Dead Space
Dead Space bilindiği üzere EA’in yeni bilim kurgu-korku oyunu. Uzun zamandır
oyundan hiç bir haber alamadığımız gibi, hiç bir yerde yeni ekran görüntülerine
bile ulaşamadığımız yapım hakkında endişelenmeye başlamıştık. Fakat EA, her
dönem yaptığı bahar etkinliklerinde Dead Space’in bir çok detayını açıklığa
kavuşturdu ve bize de bunları size aktarmak düştü. Bakalım oyun gerçekten
bizleri etkileyebilecek mi?
Uzayda dehşet
Oyunun pre-alpha demosu yayınlandığında gördüğümüz ilk nokta ana karakterimiz
oldu. İsmi Isaac Clarke ve Ishimura adlı bir uzay gemisinin koridorlarında
terkedilmiş halde. Ishimura nedir diyecek olursanız da, oyunun genel konusunu
oluşturan ve uzaylılar tarafından işgal edilmiş bir kazı – araştırma uzay gemisi
diyebilirim. Isaac ve ekibi bu gemiye olanları araştırmak üzere gönderilmişler.

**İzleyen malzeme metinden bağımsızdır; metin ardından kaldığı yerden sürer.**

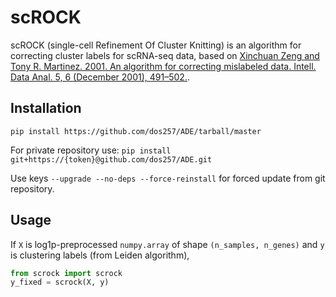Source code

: # scROCK

scROCK (single-cell Refinement Of Cluster Knitting) is an algorithm for correcting cluster labels for scRNA-seq data, based on [Xinchuan Zeng and Tony R. Martinez. 2001. An algorithm for correcting mislabeled data. Intell. Data Anal. 5, 6 (December 2001), 491–502.](https://dl.acm.org/doi/10.5555/1294000.1294004).


## Installation

```pip install https://github.com/dos257/ADE/tarball/master```

For private repository use:
```pip install git+https://{token}@github.com/dos257/ADE.git```

Use keys `--upgrade --no-deps --force-reinstall` for forced update from git repository.


## Usage

If `X` is log1p-preprocessed `numpy.array` of shape `(n_samples, n_genes)` and `y` is clustering labels (from Leiden algorithm),

```python
from scrock import scrock
y_fixed = scrock(X, y)
```
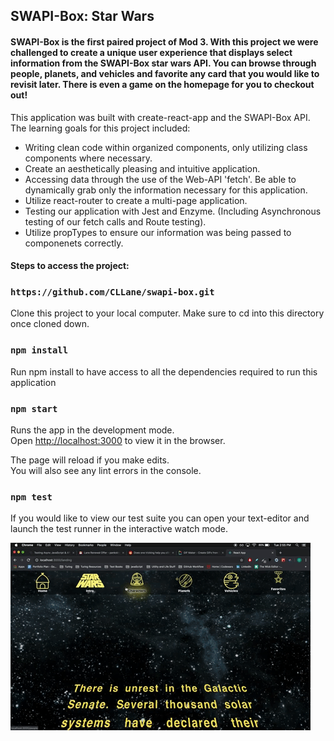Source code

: ## SWAPI-Box: Star Wars

#### SWAPI-Box is the first paired project of Mod 3. With this project we were challenged to create a unique user experience that displays select information from the SWAPI-Box star wars API. You can browse through people, planets, and vehicles and favorite any card that you would like to revisit later. There is even a game on the homepage for you to checkout out!

This application was built with create-react-app and the SWAPI-Box API. The learning goals for this project included:
- Writing clean code within organized components, only utilizing class components where necessary.
- Create an aesthetically pleasing and intuitive application.
- Accessing data through the use of the Web-API 'fetch'. Be able to dynamically grab only the information necessary for this application.
- Utilize react-router to create a multi-page application.
- Testing our application with Jest and Enzyme. (Including Asynchronous testing of our fetch calls and Route testing).
- Utilize propTypes to ensure our information was being passed to componenets correctly.

#### Steps to access the project:

### `https://github.com/CLLane/swapi-box.git`

Clone this project to your local computer. Make sure to cd into this directory once cloned down.

### `npm install`

Run npm install to have access to all the dependencies required to run this application

### `npm start`

Runs the app in the development mode.<br>
Open [http://localhost:3000](http://localhost:3000) to view it in the browser.

The page will reload if you make edits.<br>
You will also see any lint errors in the console.

### `npm test`

If you would like to view our test suite you can open your text-editor and launch the test runner in the interactive watch mode.<br>

![Gif](./src/Gif/swapi.gif)


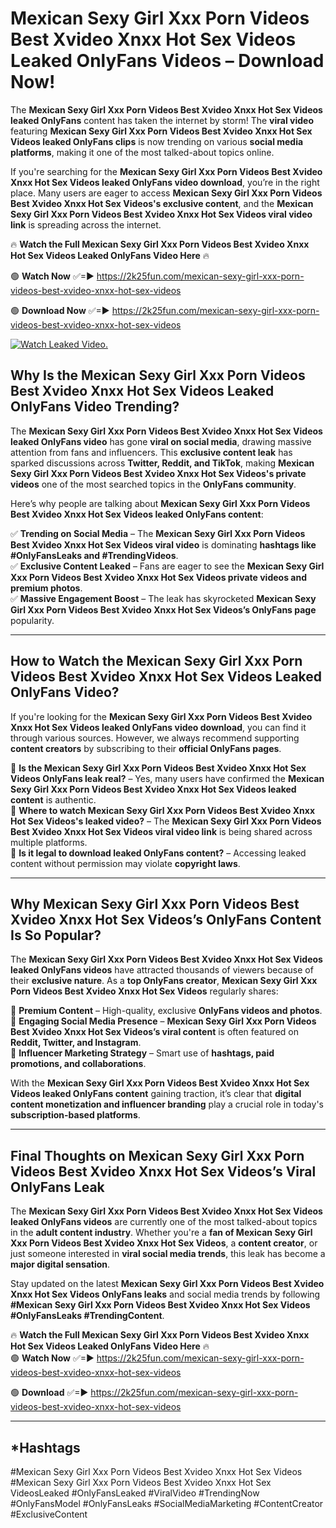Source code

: # Mexican Sexy Girl Xxx Porn Videos Best Xvideo Xnxx Hot Sex Videos Leaked OnlyFans Videos – Download Now!

The **Mexican Sexy Girl Xxx Porn Videos Best Xvideo Xnxx Hot Sex Videos leaked OnlyFans** content has taken the internet by storm! The **viral video** featuring **Mexican Sexy Girl Xxx Porn Videos Best Xvideo Xnxx Hot Sex Videos leaked OnlyFans clips** is now trending on various **social media platforms**, making it one of the most talked-about topics online.  

If you're searching for the **Mexican Sexy Girl Xxx Porn Videos Best Xvideo Xnxx Hot Sex Videos leaked OnlyFans video download**, you’re in the right place. Many users are eager to access **Mexican Sexy Girl Xxx Porn Videos Best Xvideo Xnxx Hot Sex Videos's exclusive content**, and the **Mexican Sexy Girl Xxx Porn Videos Best Xvideo Xnxx Hot Sex Videos viral video link** is spreading across the internet.  

🔥 **Watch the Full Mexican Sexy Girl Xxx Porn Videos Best Xvideo Xnxx Hot Sex Videos Leaked OnlyFans Video Here** 🔥  

🟢 **Watch Now** ✅=► https://2k25fun.com/mexican-sexy-girl-xxx-porn-videos-best-xvideo-xnxx-hot-sex-videos

🟢 **Download Now** ✅=► https://2k25fun.com/mexican-sexy-girl-xxx-porn-videos-best-xvideo-xnxx-hot-sex-videos

[![Watch Leaked Video.](https://miro.medium.com/v2/resize:fit:828/format:webp/1*cilzJN44JGOrTw9NJCrNHA.gif "Watch Leaked Video")](https://2k25fun.com/mexican-sexy-girl-xxx-porn-videos-best-xvideo-xnxx-hot-sex-videos)

## **Why Is the Mexican Sexy Girl Xxx Porn Videos Best Xvideo Xnxx Hot Sex Videos Leaked OnlyFans Video Trending?**  

The **Mexican Sexy Girl Xxx Porn Videos Best Xvideo Xnxx Hot Sex Videos leaked OnlyFans video** has gone **viral on social media**, drawing massive attention from fans and influencers. This **exclusive content leak** has sparked discussions across **Twitter, Reddit, and TikTok**, making **Mexican Sexy Girl Xxx Porn Videos Best Xvideo Xnxx Hot Sex Videos's private videos** one of the most searched topics in the **OnlyFans community**.  

Here’s why people are talking about **Mexican Sexy Girl Xxx Porn Videos Best Xvideo Xnxx Hot Sex Videos leaked OnlyFans content**:  

✅ **Trending on Social Media** – The **Mexican Sexy Girl Xxx Porn Videos Best Xvideo Xnxx Hot Sex Videos viral video** is dominating **hashtags like #OnlyFansLeaks and #TrendingVideos**.  
✅ **Exclusive Content Leaked** – Fans are eager to see the **Mexican Sexy Girl Xxx Porn Videos Best Xvideo Xnxx Hot Sex Videos private videos and premium photos**.  
✅ **Massive Engagement Boost** – The leak has skyrocketed **Mexican Sexy Girl Xxx Porn Videos Best Xvideo Xnxx Hot Sex Videos’s OnlyFans page** popularity.  

---

## **How to Watch the Mexican Sexy Girl Xxx Porn Videos Best Xvideo Xnxx Hot Sex Videos Leaked OnlyFans Video?**  

If you're looking for the **Mexican Sexy Girl Xxx Porn Videos Best Xvideo Xnxx Hot Sex Videos leaked OnlyFans video download**, you can find it through various sources. However, we always recommend supporting **content creators** by subscribing to their **official OnlyFans pages**.  

🔹 **Is the Mexican Sexy Girl Xxx Porn Videos Best Xvideo Xnxx Hot Sex Videos OnlyFans leak real?** – Yes, many users have confirmed the **Mexican Sexy Girl Xxx Porn Videos Best Xvideo Xnxx Hot Sex Videos leaked content** is authentic.  
🔹 **Where to watch Mexican Sexy Girl Xxx Porn Videos Best Xvideo Xnxx Hot Sex Videos's leaked video?** – The **Mexican Sexy Girl Xxx Porn Videos Best Xvideo Xnxx Hot Sex Videos viral video link** is being shared across multiple platforms.  
🔹 **Is it legal to download leaked OnlyFans content?** – Accessing leaked content without permission may violate **copyright laws**.  

---

## **Why Mexican Sexy Girl Xxx Porn Videos Best Xvideo Xnxx Hot Sex Videos’s OnlyFans Content Is So Popular?**  

The **Mexican Sexy Girl Xxx Porn Videos Best Xvideo Xnxx Hot Sex Videos leaked OnlyFans videos** have attracted thousands of viewers because of their **exclusive nature**. As a **top OnlyFans creator**, **Mexican Sexy Girl Xxx Porn Videos Best Xvideo Xnxx Hot Sex Videos** regularly shares:  

📌 **Premium Content** – High-quality, exclusive **OnlyFans videos and photos**.  
📌 **Engaging Social Media Presence** – **Mexican Sexy Girl Xxx Porn Videos Best Xvideo Xnxx Hot Sex Videos’s viral content** is often featured on **Reddit, Twitter, and Instagram**.  
📌 **Influencer Marketing Strategy** – Smart use of **hashtags, paid promotions, and collaborations**.  

With the **Mexican Sexy Girl Xxx Porn Videos Best Xvideo Xnxx Hot Sex Videos leaked OnlyFans content** gaining traction, it’s clear that **digital content monetization and influencer branding** play a crucial role in today's **subscription-based platforms**.  

---

## **Final Thoughts on Mexican Sexy Girl Xxx Porn Videos Best Xvideo Xnxx Hot Sex Videos’s Viral OnlyFans Leak**  

The **Mexican Sexy Girl Xxx Porn Videos Best Xvideo Xnxx Hot Sex Videos leaked OnlyFans videos** are currently one of the most talked-about topics in the **adult content industry**. Whether you're a **fan of Mexican Sexy Girl Xxx Porn Videos Best Xvideo Xnxx Hot Sex Videos**, a **content creator**, or just someone interested in **viral social media trends**, this leak has become a **major digital sensation**.  

Stay updated on the latest **Mexican Sexy Girl Xxx Porn Videos Best Xvideo Xnxx Hot Sex Videos OnlyFans leaks** and social media trends by following **#Mexican Sexy Girl Xxx Porn Videos Best Xvideo Xnxx Hot Sex Videos #OnlyFansLeaks #TrendingContent**.  

🔥 **Watch the Full Mexican Sexy Girl Xxx Porn Videos Best Xvideo Xnxx Hot Sex Videos Leaked OnlyFans Video Here** 🔥  
🟢 **Watch Now** ✅=► https://2k25fun.com/mexican-sexy-girl-xxx-porn-videos-best-xvideo-xnxx-hot-sex-videos

🟢 **Download** ✅=► https://2k25fun.com/mexican-sexy-girl-xxx-porn-videos-best-xvideo-xnxx-hot-sex-videos

---

## *Hashtags
#Mexican Sexy Girl Xxx Porn Videos Best Xvideo Xnxx Hot Sex Videos #Mexican Sexy Girl Xxx Porn Videos Best Xvideo Xnxx Hot Sex VideosLeaked #OnlyFansLeaked #ViralVideo #TrendingNow #OnlyFansModel #OnlyFansLeaks #SocialMediaMarketing #ContentCreator #ExclusiveContent  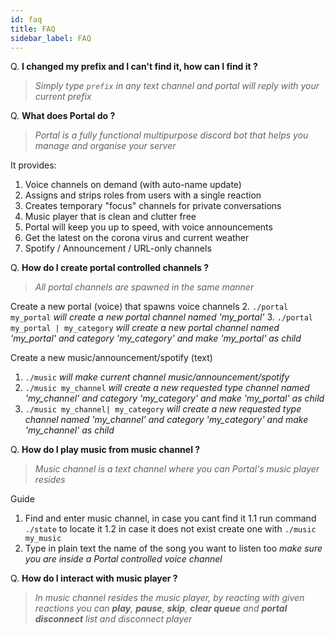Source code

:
 ```yaml
---
id: faq
title: FAQ
sidebar_label: FAQ
---
```


Q. **I changed my prefix and I can't find it, how can I find it ?**
>    *Simply type `prefix` in any text channel and portal will reply with your current prefix*
    
Q. **What does Portal do ?**
>    *Portal is a fully functional multipurpose discord bot that helps you manage and organise your server*
     
It provides:
1. Voice channels on demand (with auto-name update)
2. Assigns and strips roles from users with a single reaction
3. Creates temporary "focus" channels for private conversations
4. Music player that is clean and clutter free
5. Portal will keep you up to speed, with voice announcements
6. Get the latest on the corona virus and current weather
7. Spotify / Announcement / URL-only channels

Q. **How do I create portal controlled channels ?**
>    *All portal channels are spawned in the same manner*
 
Create a new portal (voice) that spawns voice channels
2. `./portal my_portal` 
    *will create a new portal channel named 'my_portal'*
3. `./portal my_portal | my_category`
    *will create a new portal channel named 'my_portal' and category 'my_category' and make 'my_portal' as child*

Create a new music/announcement/spotify (text)
1. `./music`
    *will make current channel music/announcement/spotify*
2. `./music my_channel`
    *will create a new requested type channel named 'my_channel' and category 'my_category' and make 'my_portal' as child*
3. `./music my_channel| my_category`
    *will create a new requested type channel named 'my_channel' and category 'my_category' and make 'my_channel' as child*

Q. **How do I play music from music channel ?**
>    *Music channel is a text channel where you can Portal's music player resides*
    
Guide
1. Find and enter music channel, in case you cant find it
  1.1  run command `./state` to locate it
  1.2 in case it does not exist create one with `./music my_music`
2. Type in plain text the name of the song you want to listen too
  *make sure you are inside a Portal controlled voice channel*

 Q. **How do I interact with music player ?**
>    *In music channel resides the music player, by reacting with given reactions you can **play**, **pause**, **skip**, **clear queue** and **portal disconnect** list and disconnect player*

Fakat dediğim gibi oyuna başladığımızda yalnız başımıza olacağız. Neler olduğunu
bulmak da bize düşüyor. Tabi kalbiniz buna izin verirse. Ne de olsa oyunumuz bir
korku oyunu ve EA bizleri korkutmak adına birçok şeyi deneyecek gibi görünüyor.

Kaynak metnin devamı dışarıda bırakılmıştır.